After receiving a message of support from Maksym Hlebov, a pro-Ukrainian student living in occupied Crimea, she was heavily criticized for publishing the email on her social media, and revealing his personal details.
Ukraine's Security Service (SBU) said in November 2023 that Farion was under criminal investigation both for her statements about Russian-speaking soldiers and for leaking the message from Hlebov.
The suspect
On July 25, 18-year-old Viacheslav Zinchenko was arrested in Dnipro, nearly 1,000 kilometers east from Lviv.
Ukrainian media identified that his father is serving on the front line. When contacted, he only said that his son is a patriot of Ukraine.
Ukrainian news outlet Slidstvo.Info found that Zinchenko plays soccer for a local youth team. His alleged social media account was reportedly subscribed to far-right accounts. He graduated high school last year and has reportedly entered a local university as a remote student to study law.
The suspect's mother told journalists that her son knew Lviv well because he has "spent a long time there last year," taking a course in a local school of drone operators. She said that he wanted to join the military as volunteer.
Manhunt and identification
Announcing the news in a post on Telegram, President Volodymyr Zelensky, citing Interior Minister Ihor Klymenko, said the manhunt had been "challenging."
"Over the past few days, hundreds of specialists from the National Police of Ukraine, the Security Service of Ukraine, and other services worked to solve the murder," Zelensky said.
Klymenko said that the search operation lasted 139 hours. Law enforcement agencies inspected about 100 hectares of forest and eventually managed to track down the suspected shooter in Dnipro.
"With his photo, it was a matter of time: smart surveillance cameras 'caught' him everywhere," Klymenko said.
Ukrainian law enforcement leaked Zinchenko's details to the media before he was officially identified as a suspect in the assassination.
According to experts consulted by Detector Media, a Ukrainian media watchdog, such actions were both a breach of law and ethics.
On July 26, a court in Lviv put Zinchenko in custody for 60 days. The investigation continues.
Alleged motive
In a video released by the National Police, Zinchenko doesn't confirm or deny his involvement in the murder.
"We will see. Time will show," he replies when asked whether he killed Farion.
Speaking to Radio Free Europe/Radio Liberty on July 26, Andrii Niebytov, Deputy Head of the National Police of Ukraine, said that Zinchenko believes he "did the right thing."
"There’s a person, a totally pro-Ukrainian person. I have personally spoken with him. He respects Ukraine. His father is fighting in a brigade," he said.
"He loves Ukraine and thinks he did the right thing. He thinks Ukrainian society should not be divided. He had his own motives."

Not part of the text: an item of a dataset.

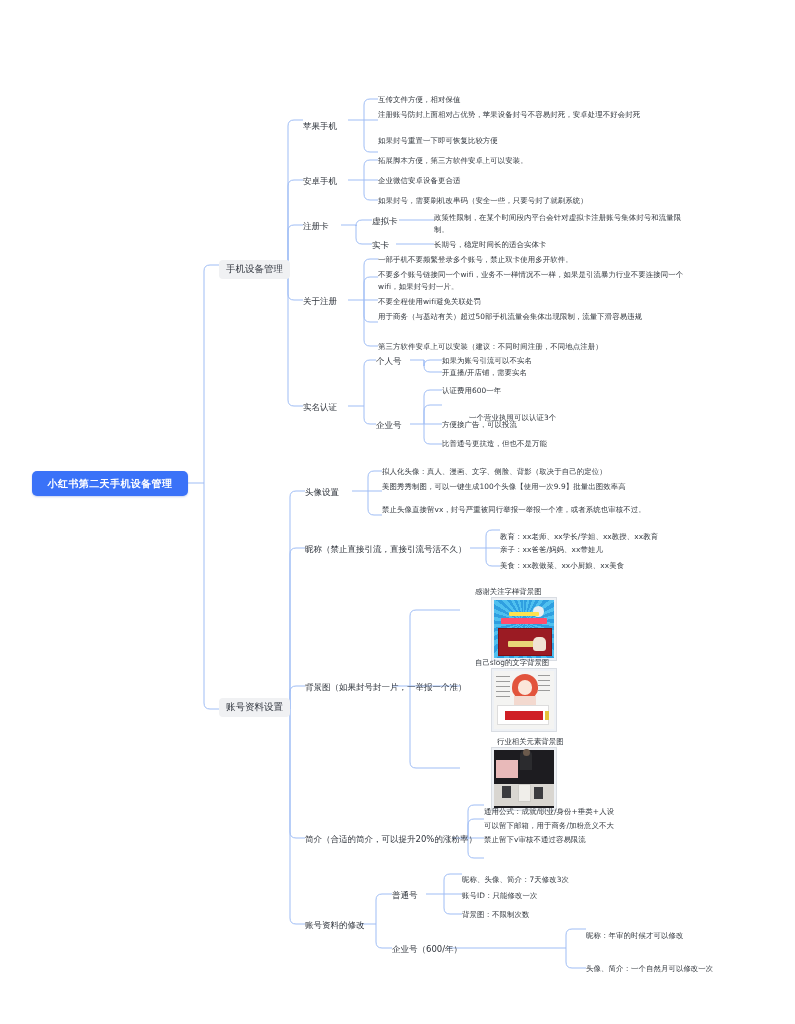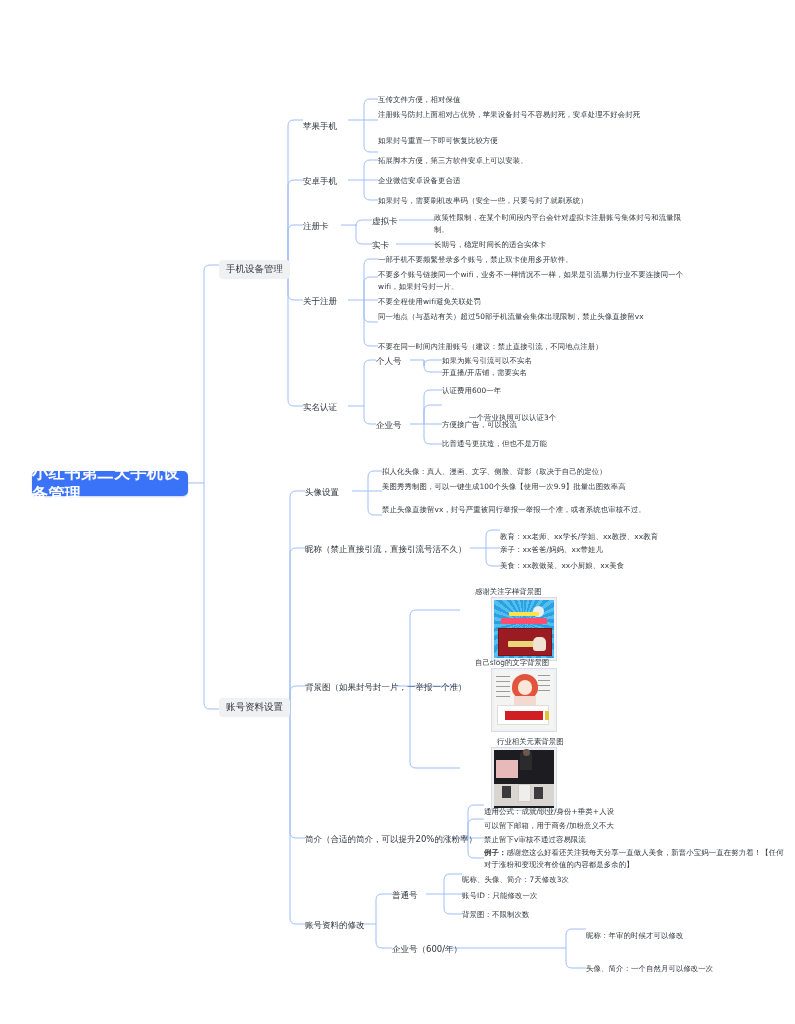"同一地点（与基站有关）超过50部手机流量会集体出现限制，禁止头像直接留vx" div.node { text: 同一地点（与基站有关）超过50部手机流量会集体出现限制，禁止头像直接留vx -> 用于商务（与基站有关）超过50部手机流量会集体出现限制，流量下滑容易违规 }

Niebytov also suggested Zinchenko wasn't working alone when he planned the assassination.
"I’ll put it this way: this person hasn’t come up with this idea by himself," he said.
"You know that he was a member of certain groups that unfortunately weren’t pro-Ukrainian."
On July 26, Ukrainian law enforcement agencies said Zinchenko could be involved in the Russian neo-Nazi movement.
Zinchenko's phone contained a digital book titled "Secret Instructions of the Central Intelligence Agency and the Committee for State Security on Fact-Gathering, Conspiracy and Disinformation," they said.
The suspect's search history on his devices also included the names of other politicians and deputies and the schedule of the regional council meeting, potentially indicating he planned more attacks on officials.
The pro-Kremlin Telegram channel Readovka claimed that the NS/WP (National-Socialism/White Power) group had taken responsibility for Farion's murder. Readovka also described the NS/WP as "neo-Nazi."
The Ukrainian police were examining the claims published on Russian social media, a police spokesperson said.
Zinchenko also prepared a farewell letter in which he asked to explain to his father that he "hid everything from him for his safety, not because he did not trust him."